READING PASSAGE

Changes since last release (October 1999)
=========================================
* Support for Linux 
* Support for parallel features (tested on O2K platform only)
* Most of the functions from the H5R, H5P, H5T, H5E and H5I interfaces were 
  implemented. See Reference Manual for complete list. The new functions  
  include support for object and dataset region references, and for 
  compound datatypes.
* This prototype supports more predefined types. See list below in 
  the "About the Fortran APIs" section.
* This prototype supports T3E and T3E with mpt 1.3. One has to modify
  H5Dff.f90, H5Aff.f90, H5Pff.f90 to comment lines with the module procedures for
  double precision datatypes. See source code.

MATERIAL PROVIDED
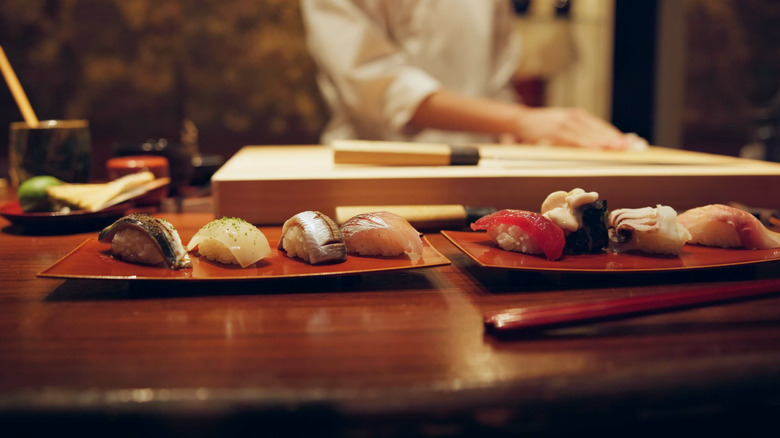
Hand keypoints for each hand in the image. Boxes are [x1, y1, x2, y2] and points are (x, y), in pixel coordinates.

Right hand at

TASK REQUIREMENTS
1. Write out the Fortran release notes from "Changes since last" to "compound datatypes.", word for word.
2. Carry on writing the Fortran release notes from the point where they stop.
The lines come from a separate source.

RESPONSES TO THE EXERCISE
1.
Changes since last release (October 1999)
=========================================
* Support for Linux 
* Support for parallel features (tested on O2K platform only)
* Most of the functions from the H5R, H5P, H5T, H5E and H5I interfaces were 
  implemented. See Reference Manual for complete list. The new functions  
  include support for object and dataset region references, and for 
  compound datatypes.

2.
Supported platforms
===================
The FORTRAN90 APIs provided here are known to work with the
following platforms and compilers:

     *  SunOS 5.6  with  WorkshopCompilers 4.2 Fortran 90 1.2
     *  SunOS 5.7  with  WorkshopCompilers 5.0 Fortran 90 2.0 
     *  OSF1 V4.0  with  Digital Fortran 90 4.1 
     *  Linux RedHat 6.1, Kernel 2.2.12 with PGF90
     *  T3E with Cray Fortran: Version 3.4.0.0
            with mpt 1.3

Compilation
===========

1. Install HDF5 Release 1.2.2 on your system
   (ftp://ftp.ncsa.uiuc.edu/HDF/HDF5/current).  If you are using a
   binary distribution provided by the HDF group, make sure that a GZIP 
   library is installed on your system. If you do not have a GZIP library,
   you may copy it from the HDF FTP server.

2. In the src directory copy H5fortran_types.f90_<system> to 
   H5fortran_types.f90, where <system> is one of the following:

     solaris
     digunix
     linux

   Example: On Digital Unix systems use the following command
            cp H5fortran_types.f90_digunix H5fortran_types.f90

3. Edit Makefile_<system >in the src/, test/ and examples/ directories
   to specify the locations of the HDF5 C Library, the GZIP Library, and the 
   corresponding include files on your system.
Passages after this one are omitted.